The move also indicates that Apple has ceded the e-book market to Amazon. That is probably best, since the iTunes franchise is already stretched thin distributing songs, music videos, TV shows, movies, podcasts, and iPhone apps. "iTunes Store" has become a misnomer; it seems like a name change is overdue. Still, to see Kindle as merely an e-book platform is to miss the forest for the trees. Kindle doesn't just mean books. It is a secure content delivery platform that can be used by every blog, magazine, and newspaper on the Web.
Most of these companies already publish on the Web, but the Kindle platform offers several key advantages. The first, naturally, is DRM protection. Amazon says it is up to content providers to choose or refuse DRM, but so far almost all of the book publishers have chosen to lock up their books. Given what's happened with the music industry, can you blame them? I would love to see a more open format, like ePub, supported by the Kindle, but given Amazon's current success that won't likely happen anytime soon.

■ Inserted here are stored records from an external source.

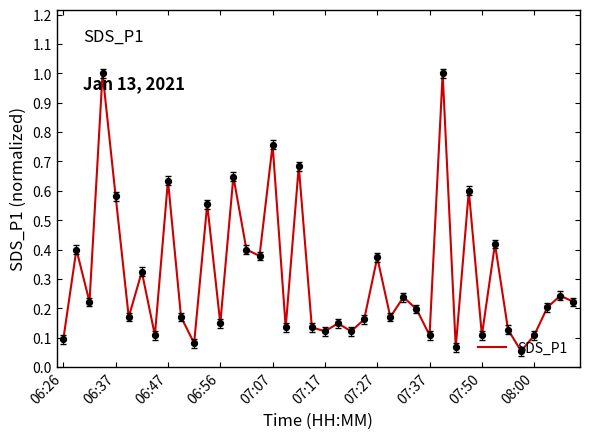

What is the difference between the maximum and minimum values?

0.9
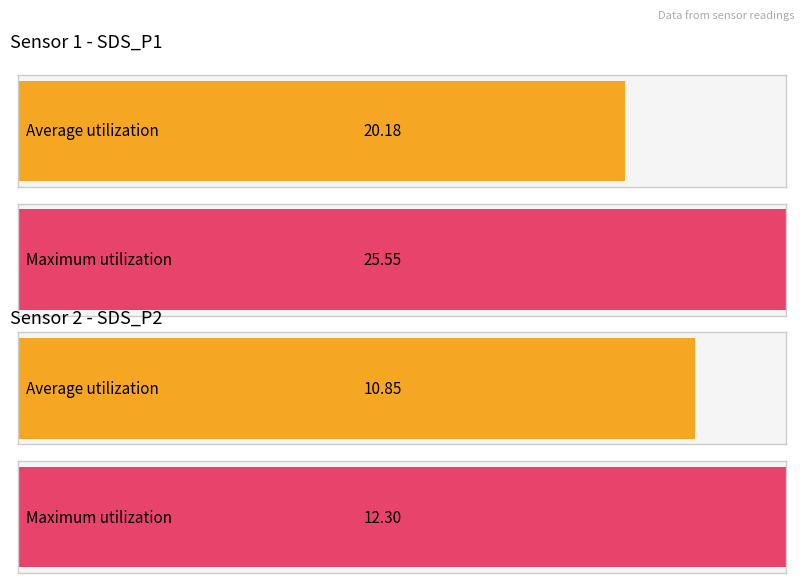

Between SDS_P1 and SDS_P2, which series saw the biggest shift?

Maximum utilization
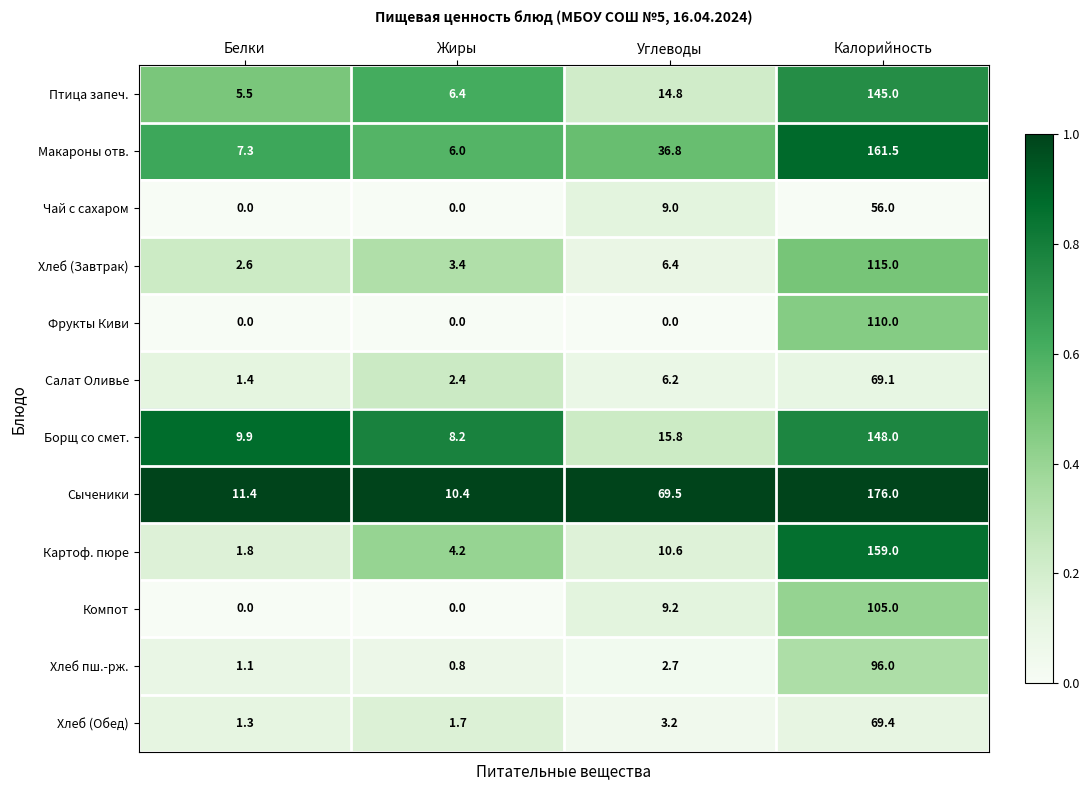

What is the difference between the maximum and minimum values in the Картоф. пюре series?

157.2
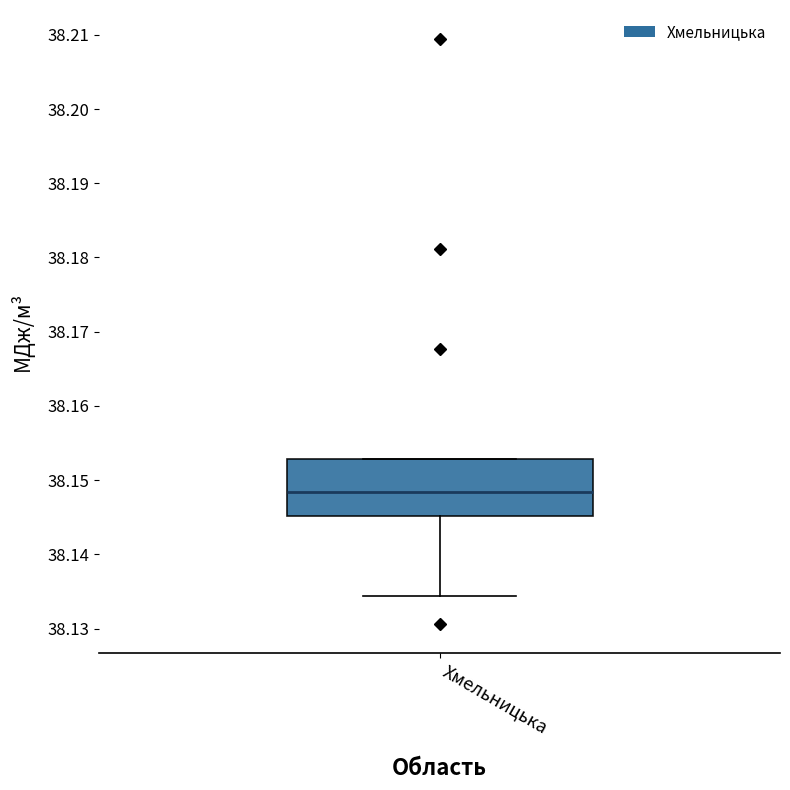

Transcribe this box plot: give where the median line is, the range the box spans, and where the two whiskers end, as read against the y-axis. The values are not printed on the chart, so give them approximately, as read against the axis.

median 38.148, box 38.145 to 38.153, whiskers 38.134 to 38.153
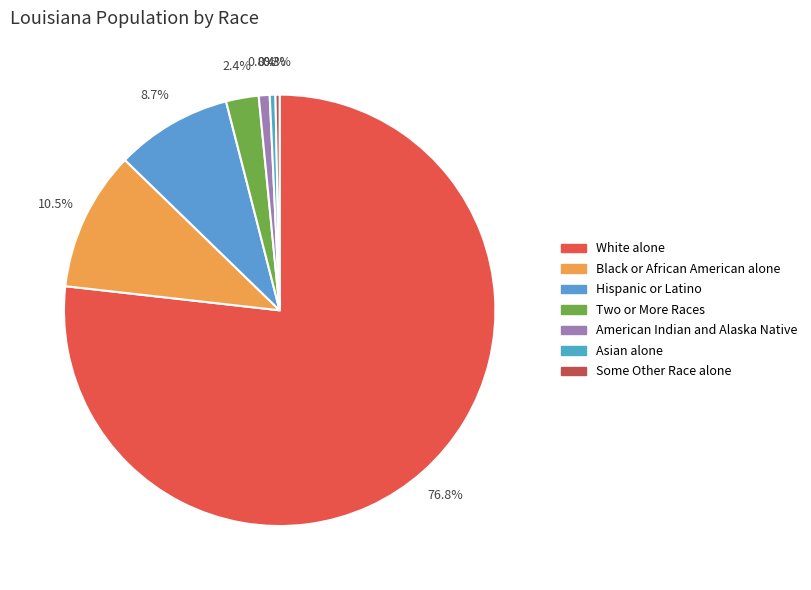

Is there any slice that represents more than half of the pie?

Yes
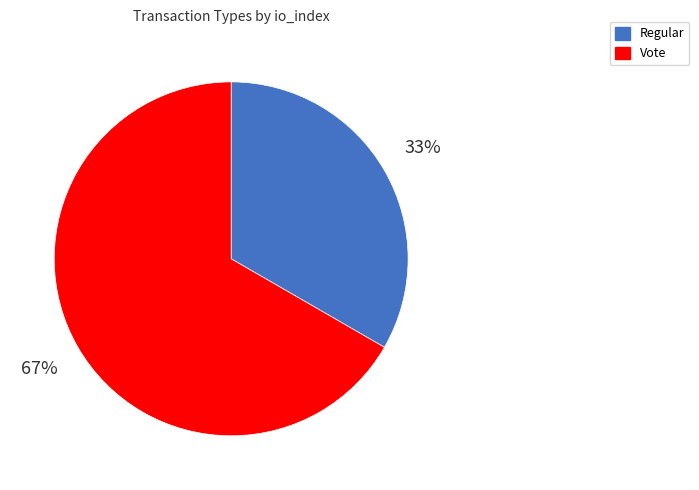

What is the largest slice in the pie chart?

Vote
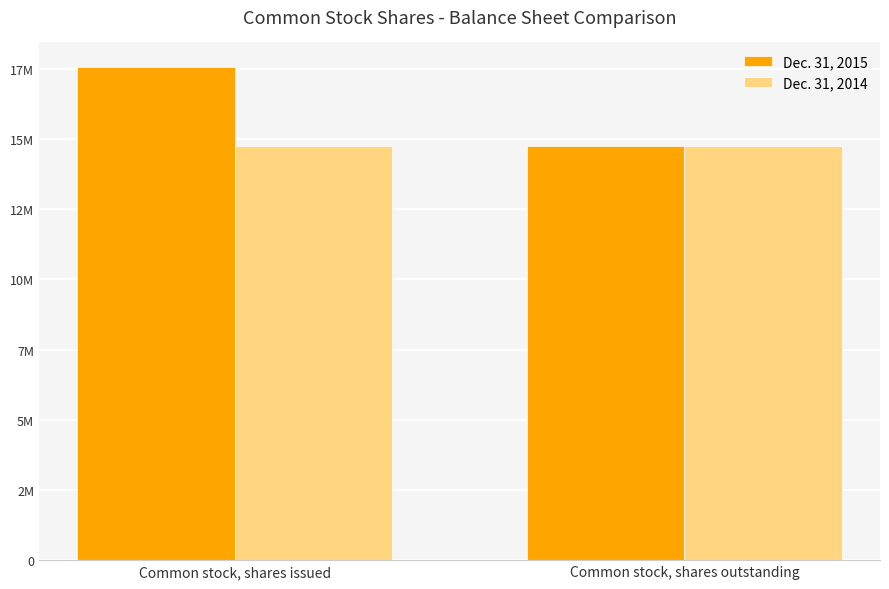

True or false: Dec. 31, 2015 has a value of 17567154 at Common stock, shares issued.

True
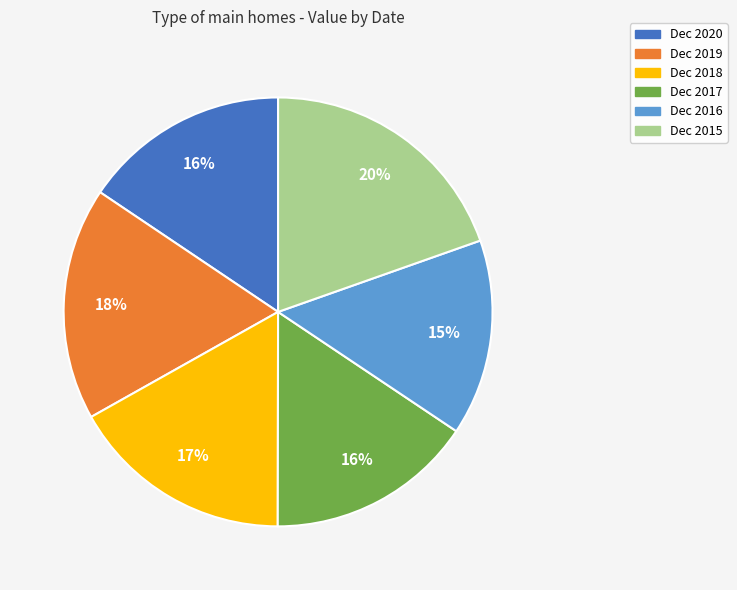

What is the largest slice in the pie chart?

Dec 2015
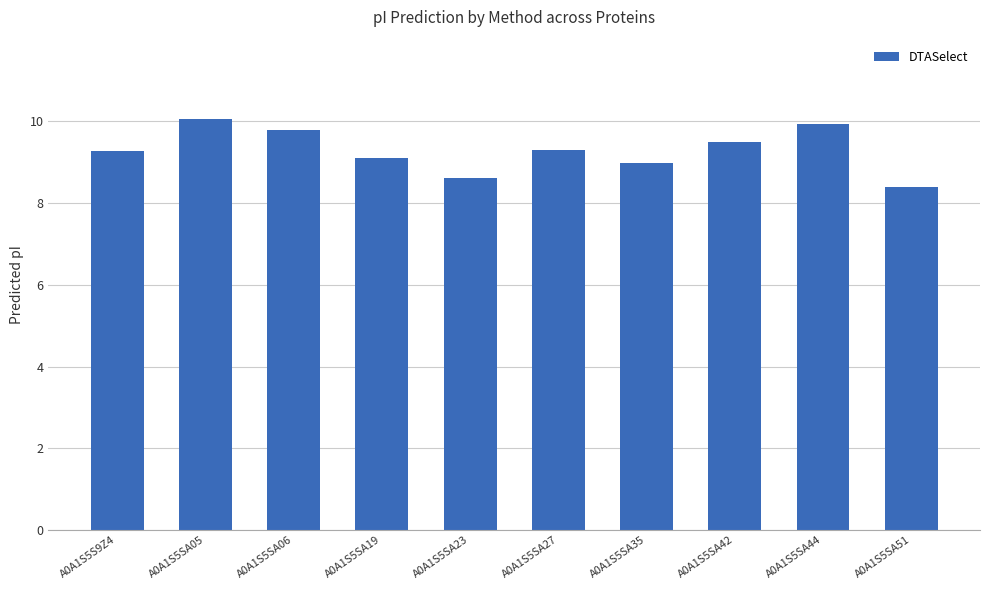

Approximately how many times larger is the value at A0A1S5SA23 compared to A0A1S5SA06?

0.9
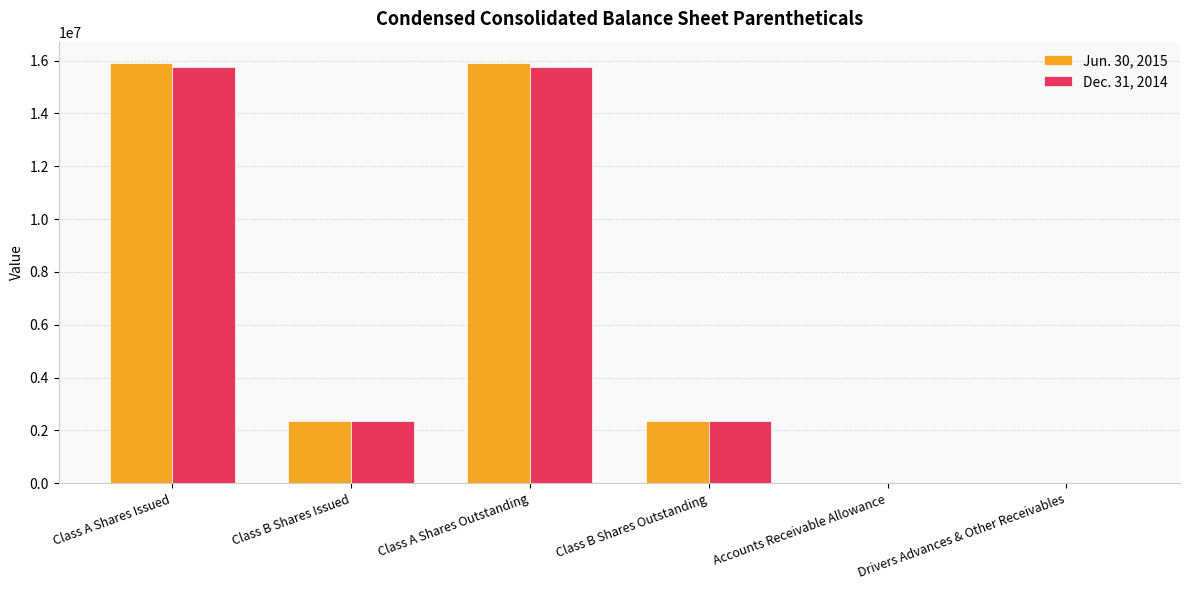

Is the value of Jun. 30, 2015 at Drivers Advances & Other Receivables greater than the value of Dec. 31, 2014 at Class A Shares Issued?

No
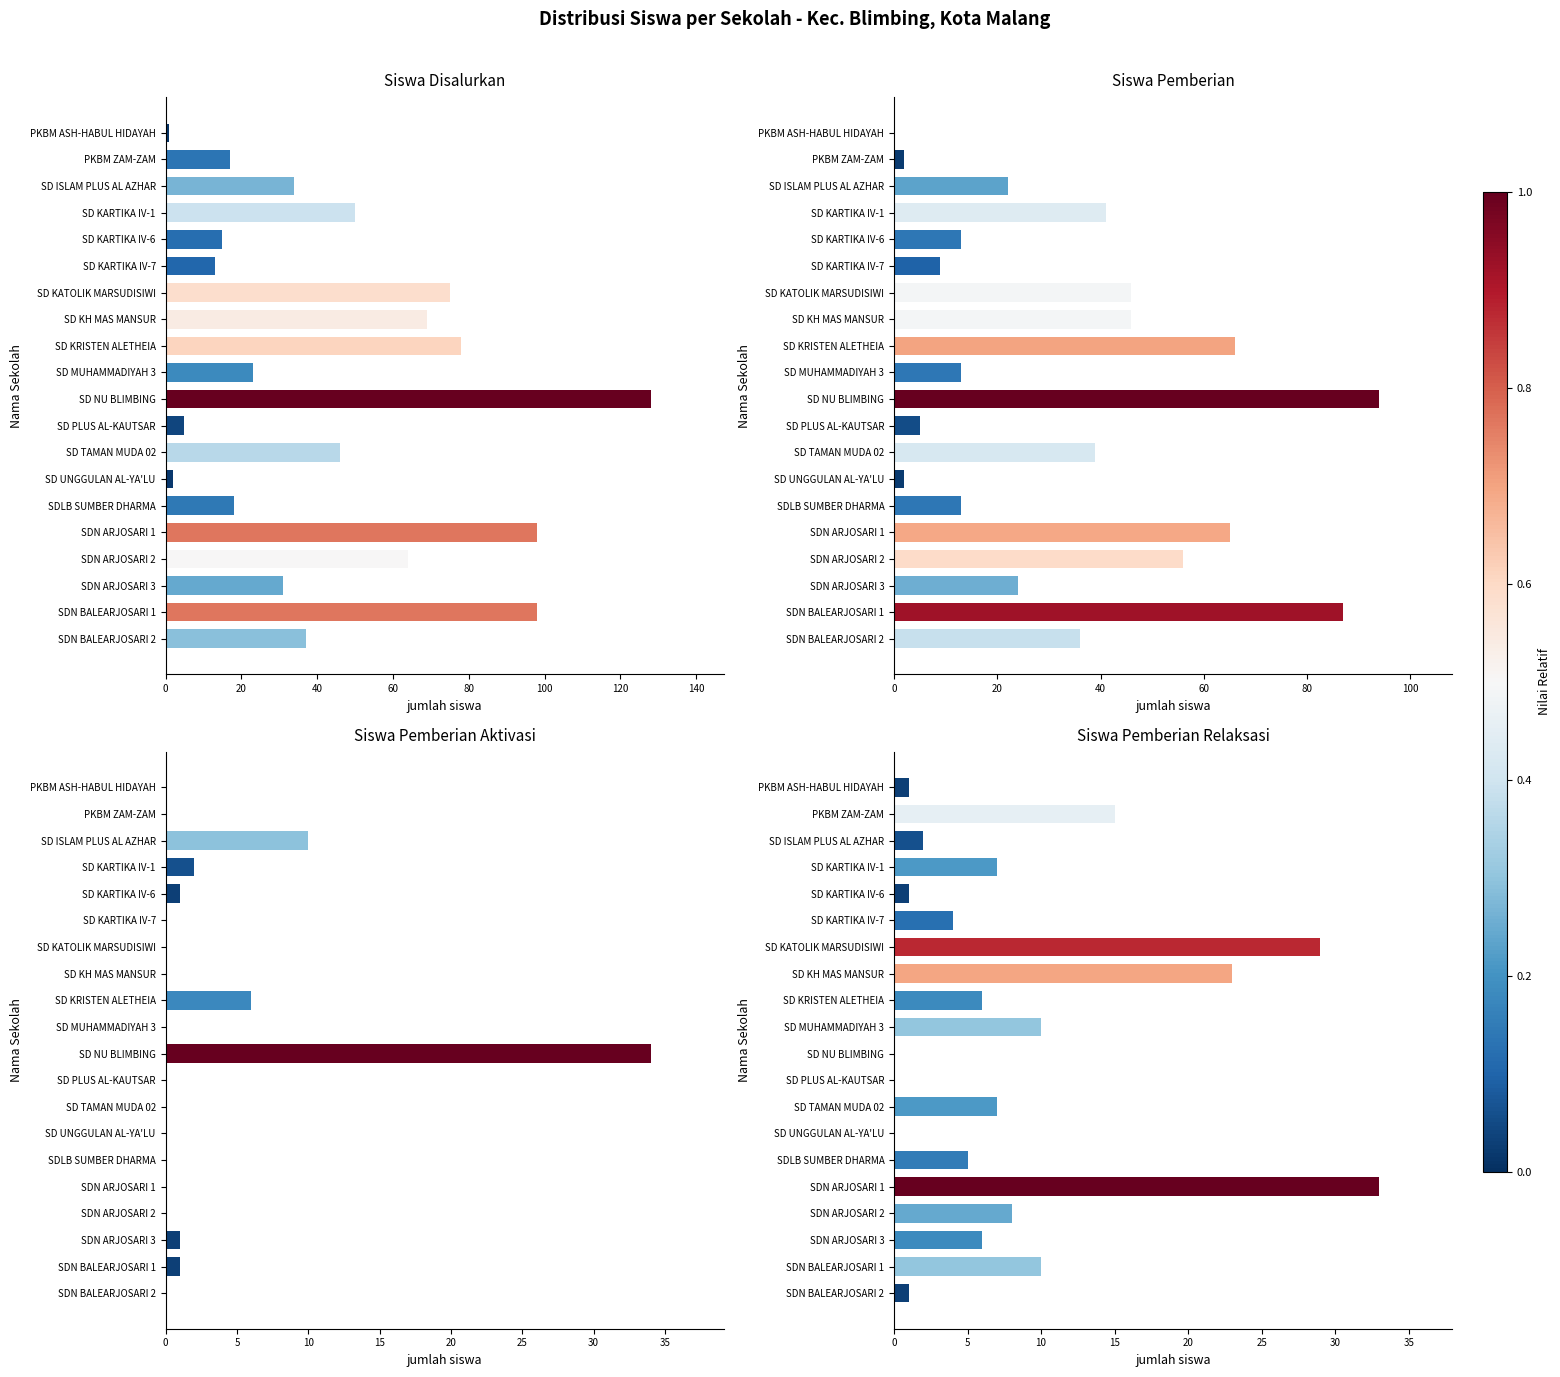

Is it true that Siswa Pemberian equals 6 at SD MUHAMMADIYAH 3?

False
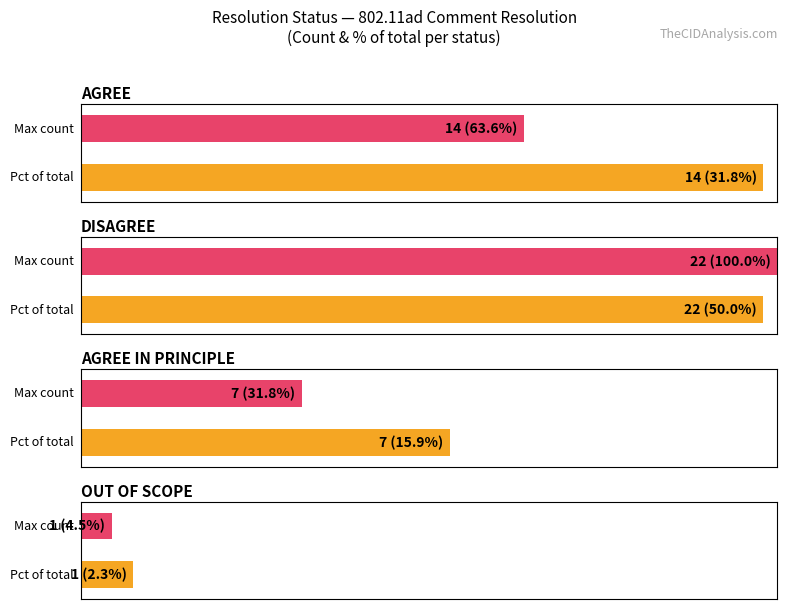

What is the minimum value shown in the chart?

1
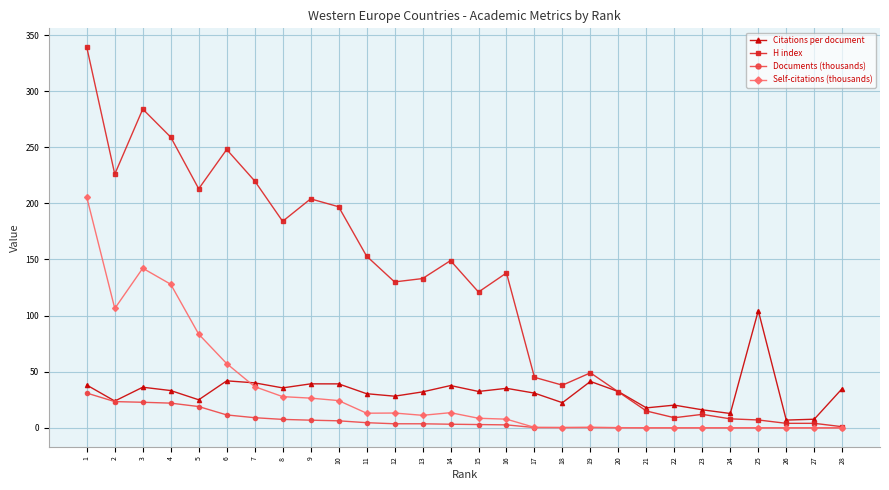

The Self-citations (thousands) series shows 0.2 at 20. True or false?

True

For newspapers, magazines, and blogs, the issue is less DRM than it is fulfillment and subscriber management. As many of you know, PCMag.com recently went 100 percent digital, ceasing to print a paper magazine to focus exclusively on the Web and Zinio digital edition. One of the reasons we partnered with Zinio was so we would have a company that could bill subscribers and manage their accounts. Not many people have managed to do that on the Web, but platforms like the Zinio and Kindle offer a way for readers to get service and for publishers to get paid.
Before I coronate Amazon as the king of cloud-based content distribution, I'll point out a few places where the company could run aground. One problem revolves around Amazon's dual role as hardware and software vendor. First of all, it could cling too tightly to its closed format. Open-minded publishers like Tim O'Reilly, founder and CEO of O'Reilly Media, have already balked at joining Amazon's single-source, single-file-format delivery system. As the market grows, so will the demand for alternatives. Even Apple supports multiple file formats on the iPod.
Hardware devices like the Kindle are also vulnerable on the price front. $359 is a tough sell in a miserable economy, especially when you can buy a netbook for around same price. A raft of more basic, less-expensive e-book readers are slated to hit the market this year. They won't likely be as easy to use as the Kindle 2 or feature its wireless content delivery, but they'll probably appeal to the cost-conscious consumer who wants to get into electronic books.
My advice for Amazon is to push the books over the devices—the blades over the razors. The Kindle's competitive advantage isn't in its e-ink display or plastic keyboard, but in the 230,000 titles available at the click of a button. Amazon has become a real software publisher in the truest sense of the phrase.